Si tratta dell’ipotesi di minore che si trova nel territorio italiano senza il genitore straniero( perché assente o allontanato). Ci si chiede , in primis, quali siano i gravi motivi che giustifichino l’entrata e la permanenza del genitore nel territorio italiano.

Per un primo orientamento restrittivo della giurisprudenza,  ai gravi motivi corrispondono solo situazioni eccezionali, che non  possono  ravvisarsi nelle ordinarie e classiche necessità di accompagnare il processo educativo e di integrazione del minore, anche nel contesto scolastico, trattandosi di situazioni incompatibili con il carattere della temporaneità e della eccezionalità .

In pratica, stante la deroga alle disposizioni del TU immigrazione, questo filone interpretativo non ritiene sufficiente quelle che possono essere le esigenze educative del minore, sicuramente meglio realizzate con la presenza del genitore.

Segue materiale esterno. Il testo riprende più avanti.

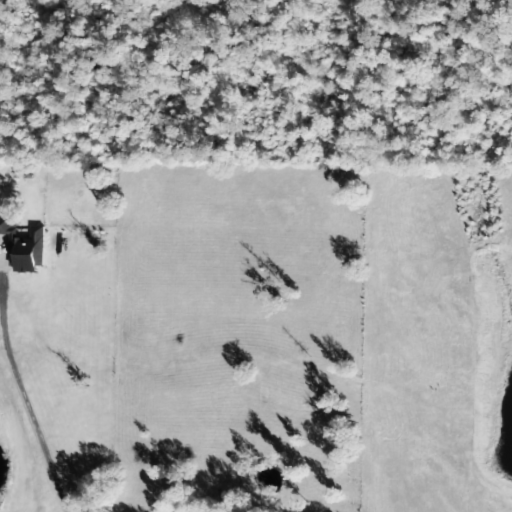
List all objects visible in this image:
building: (24, 248)
road: (43, 388)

Per altra tesi (a mio parere più  conforme a costituzione) i gravi motivi non possono essere ricondotti solo a situazioni eccezionali o di emergenza, ma devono tener conto  dello sviluppo psico-fisico del bambino che, vista la tenera età, è  sicuramente danneggiato dalla semplice assenza del genitore, in sé ( a me pare ovvio che un minore cresca più integro con la presenza del genitore, piuttosto che con l’assenza o l’allontanamento dello stesso).

Questa tesi è stata, più o meno,  abbracciata dalla recente giurisprudenza della Cassazione, la quale ha tuttavia  precisato  che i gravi motivi alla base dell’entrata e della permanenza del genitore straniero nel territorio italiano “devono trascendere il normale e comprensibile disagio del rimpatrio suo o del suo familiare”. ( Cass.,  Sentenza n. 2647 del 2011 ). Dunque, se è vero che  le esigenze di ricongiungimento del minore con il genitore non possono solo essere eccezionali, è altrettanto vero che la necessità di garantire la sicurezza e la legalità impongono un quid pluris rispetto al semplice disagio  del minore che vive senza genitori.

Questa soluzione per cosi’ dire intermedia ( ma non troppo)  è stata confermata dalla Cassazione nel 2013.